The XCTest Target Membership Rule

The actual implementation files for your app should not be included with the Target Membership for your XCTest target.

xctest target membership

If you were to check the box next to TestStaticTests you would start to see this error in the Console when running your tests:

objc[14049]: Class ViewController is implemented in both <path cut>/ and <path cut>/TestStaticTests.xctest/TestStaticTests. One of the two will be used. Which one is undefined. 

The runtime for XCTest is telling you that it has found the same class defined in two places, the two targets for which you specified the file should be included. And furthermore, you’re also being told that the behavior with regard to which implementation is used will be “undefined.” The funny thing was, I actually found this error message to be misleading. I found that in practice, both copies of the implementation are actually used if you can believe that!

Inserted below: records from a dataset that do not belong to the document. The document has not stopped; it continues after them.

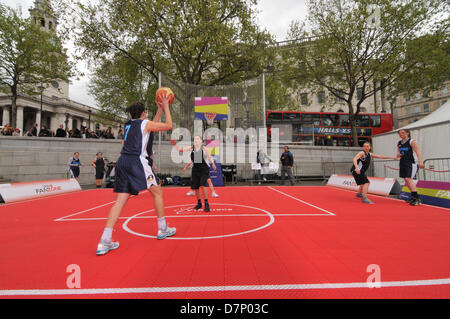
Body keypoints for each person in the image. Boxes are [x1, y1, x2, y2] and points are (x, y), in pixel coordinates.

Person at [96, 97, 175, 256]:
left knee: (120, 201)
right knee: (158, 192)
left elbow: (150, 127)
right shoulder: (144, 124)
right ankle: (162, 228)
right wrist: (166, 106)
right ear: (143, 113)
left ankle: (104, 240)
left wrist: (158, 109)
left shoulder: (128, 125)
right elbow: (169, 125)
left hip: (122, 161)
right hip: (136, 161)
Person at [174, 136, 217, 212]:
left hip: (204, 169)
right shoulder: (192, 148)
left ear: (201, 141)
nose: (196, 140)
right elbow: (180, 150)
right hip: (195, 170)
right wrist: (175, 145)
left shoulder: (204, 149)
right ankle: (199, 203)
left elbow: (210, 157)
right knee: (196, 187)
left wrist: (213, 163)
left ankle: (206, 204)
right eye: (194, 139)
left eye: (197, 139)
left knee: (202, 185)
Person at [396, 129, 424, 206]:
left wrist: (420, 161)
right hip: (403, 162)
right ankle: (413, 196)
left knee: (409, 179)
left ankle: (417, 198)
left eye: (403, 133)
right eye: (400, 133)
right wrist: (398, 155)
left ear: (407, 133)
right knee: (406, 179)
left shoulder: (412, 141)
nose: (401, 134)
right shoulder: (399, 143)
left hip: (412, 162)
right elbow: (398, 152)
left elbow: (418, 151)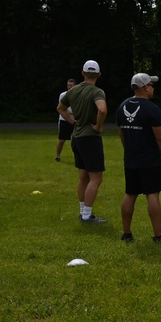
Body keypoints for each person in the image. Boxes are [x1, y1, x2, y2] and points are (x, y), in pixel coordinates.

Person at [116, 73, 161, 243]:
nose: (153, 88)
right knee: (152, 194)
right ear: (146, 87)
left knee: (130, 194)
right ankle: (157, 235)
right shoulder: (152, 109)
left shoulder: (122, 106)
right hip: (149, 160)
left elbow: (121, 133)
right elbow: (160, 137)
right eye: (151, 85)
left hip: (131, 159)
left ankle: (126, 234)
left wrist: (130, 149)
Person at [58, 60, 107, 223]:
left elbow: (60, 108)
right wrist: (98, 126)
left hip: (77, 137)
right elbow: (102, 109)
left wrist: (72, 122)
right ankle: (87, 215)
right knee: (96, 178)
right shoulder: (97, 91)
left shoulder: (73, 91)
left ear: (82, 73)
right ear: (99, 75)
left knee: (83, 177)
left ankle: (82, 211)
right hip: (90, 138)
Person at [55, 79, 76, 162]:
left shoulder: (78, 95)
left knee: (77, 139)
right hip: (64, 119)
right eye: (68, 85)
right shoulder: (63, 95)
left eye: (71, 85)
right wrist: (72, 114)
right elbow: (61, 108)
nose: (69, 87)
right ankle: (58, 156)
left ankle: (78, 156)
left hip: (76, 120)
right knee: (61, 140)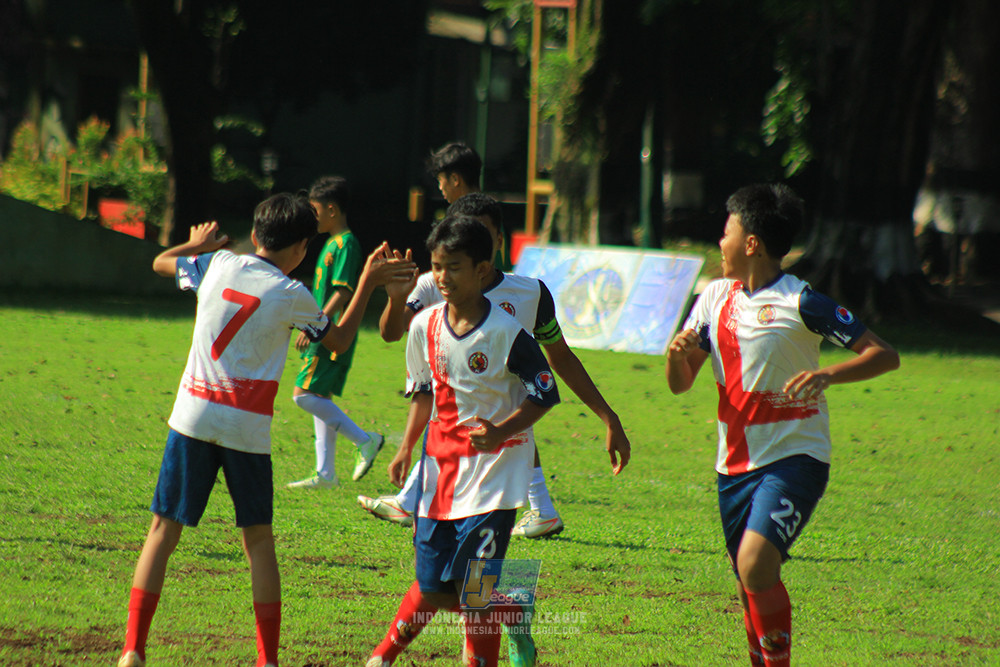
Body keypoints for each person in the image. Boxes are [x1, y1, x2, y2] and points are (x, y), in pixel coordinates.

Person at [117, 193, 415, 667]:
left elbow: (159, 263)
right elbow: (336, 341)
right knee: (257, 541)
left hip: (192, 418)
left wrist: (192, 245)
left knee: (162, 530)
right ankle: (267, 659)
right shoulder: (293, 293)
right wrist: (366, 283)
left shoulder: (215, 264)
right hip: (246, 429)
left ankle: (133, 647)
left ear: (255, 235)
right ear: (302, 248)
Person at [665, 184, 900, 667]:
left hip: (795, 459)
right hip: (732, 466)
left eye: (726, 232)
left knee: (754, 565)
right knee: (747, 578)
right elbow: (680, 384)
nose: (720, 242)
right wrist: (677, 356)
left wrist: (827, 374)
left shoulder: (803, 302)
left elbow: (884, 355)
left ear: (751, 242)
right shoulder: (714, 297)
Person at [360, 193, 630, 538]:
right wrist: (395, 298)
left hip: (500, 458)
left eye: (480, 239)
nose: (447, 273)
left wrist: (608, 416)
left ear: (496, 244)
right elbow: (396, 337)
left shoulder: (524, 301)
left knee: (482, 580)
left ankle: (529, 544)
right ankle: (412, 500)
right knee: (433, 584)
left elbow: (556, 366)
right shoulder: (431, 295)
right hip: (446, 456)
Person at [367, 215, 560, 667]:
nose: (443, 277)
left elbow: (546, 392)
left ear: (481, 268)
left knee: (473, 596)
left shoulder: (507, 333)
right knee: (434, 589)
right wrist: (404, 447)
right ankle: (511, 608)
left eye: (454, 266)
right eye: (437, 266)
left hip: (495, 478)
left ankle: (383, 657)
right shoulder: (425, 326)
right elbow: (423, 390)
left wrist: (500, 432)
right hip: (440, 474)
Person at [287, 176, 384, 490]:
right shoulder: (330, 243)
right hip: (323, 328)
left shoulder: (346, 244)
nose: (312, 217)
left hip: (330, 332)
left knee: (302, 396)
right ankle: (325, 474)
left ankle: (365, 440)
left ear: (331, 209)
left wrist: (316, 322)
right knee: (318, 396)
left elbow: (343, 292)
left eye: (315, 210)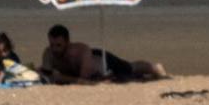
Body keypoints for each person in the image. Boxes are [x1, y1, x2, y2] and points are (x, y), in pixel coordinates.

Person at [38, 24, 169, 83]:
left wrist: (62, 77)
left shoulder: (80, 51)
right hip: (89, 70)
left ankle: (154, 67)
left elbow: (84, 79)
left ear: (67, 42)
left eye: (59, 45)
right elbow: (47, 75)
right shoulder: (49, 53)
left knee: (129, 68)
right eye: (52, 45)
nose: (55, 49)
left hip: (101, 61)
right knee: (130, 75)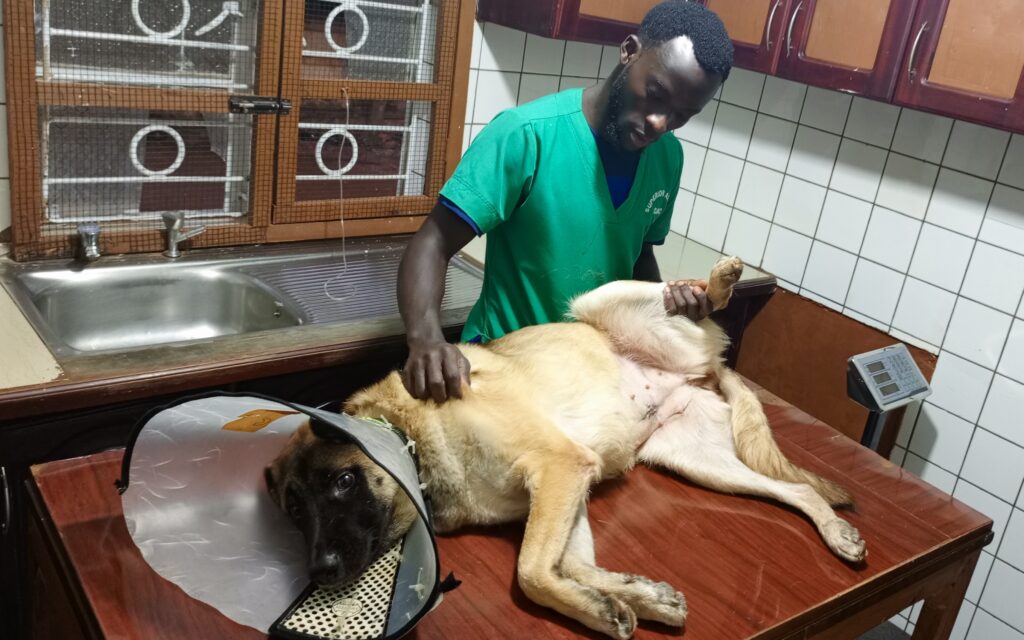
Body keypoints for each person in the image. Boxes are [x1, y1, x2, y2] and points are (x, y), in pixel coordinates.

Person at [397, 1, 734, 402]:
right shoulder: (526, 135)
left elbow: (635, 254)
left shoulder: (667, 159)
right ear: (629, 51)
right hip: (508, 367)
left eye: (682, 115)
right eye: (656, 94)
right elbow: (432, 243)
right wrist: (426, 340)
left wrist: (665, 300)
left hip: (596, 377)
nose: (661, 123)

Here’s an in-depth question I posted on StackOverflow documenting the odd behavior I noticed, and included a sample project demonstrating it as well.


These past few weeks I’ve been working on an older project, specifically AWeber Stats. If you notice, that app hasn’t been updated since April 2015, that’s a while. As a result a lot of the dependencies were out of date, so one thing the team set out to do was update the dependencies, and CocoaPods seemed like a good place to start. We were previously on version 0.34.1 and planned to update to 1.0.1 (which at the time of this writing is the latest version). We use Ruby Gems to manage the dependency versions for CocoaPods specifically. This allows us to have per-project control of which version of CocoaPods end up being used. This gives us the reassurance that we must explicitly designate the desire to update a given project’s CocoaPod’s version, and thus accordingly test and verify the update.

I move forward with the update, bumping the version of CocoaPods to 1.0.1 as defined in our Gemfile. CocoaPods 1.0 actually defines a new schema for Podfiles so I subsequently migrated the Podfile to the new format, and successfully ran pod install. Everything has gone smoothly up to this point. Then I opened my Xcode workspace and attempt to run our test suite.

100s of failures.

In addition to the failures, I saw many instances of that Console warning from earlier:

...One of the two will be used. Which one is undefined.

Now the thing is, remember, at this point I hadn’t yet discovered the XCTest Target Membership Rule. And as it turns out, nearly every implementation file in the project for the app target, also existed in membership for the test target. And in fact, as I dusted the cobwebs off of my mind, and thought back to the original work on the project, I specifically remember needing to designate those implementation files as having membership in the test target. Specifically, it was errors like this that would appear of the class under test was not part of the test target:

Undefined symbols for architecture x86_64:
  "_OBJC_CLASS_$_MyArrayController", referenced from:
      objc-class-ref in MyArrayControllerTests.o

So where did the need to include that file with the test target go? Why was Xcode now telling me that I shouldn’t include these files with both targets?

Well I never got to the bottom of it. I have two guesses at this point: something either in Xcode, or in CocoaPods changed to modify the behavior how XCTest integrates with the classes under test.

Closing Thoughts

I’m still digging to get to the bottom of this. In the meantime, I will not forget the XCTest Target Membership Rule. A couple other lessons surfaced:

  1. Don’t wait to keep your project up to date – It’s easy to launch an app on the store, or hand it off to a client, and semi-forget about it. The app is live, attracting customers, and functioning well. Just remember, at some point it will either need to be updated or die. And the longer you wait, the harder it will be to bring it up to contemporary standards. It’s much easier to make more frequent small changes, than wait 15 months, return to an unfamiliar code base, and try to bring it up to speed.
  2. Know your tool chain – I’m still not fully aware of what changed between the last app update and today such that such a fundamental piece of project functionality changed. I’m taking this as a kick in the butt to get my head wrapped around third party dependencies being used. And if you can’t do that (for whatever reason – time, complexity, interest, etc.), don’t use them. There are plenty of ways to manually install third party code, or even write it from scratch. Of course other people have already invented the wheel, just don’t blindly use the tools without a foundational understanding of how to troubleshoot them when they go wrong.

Happy cleaning.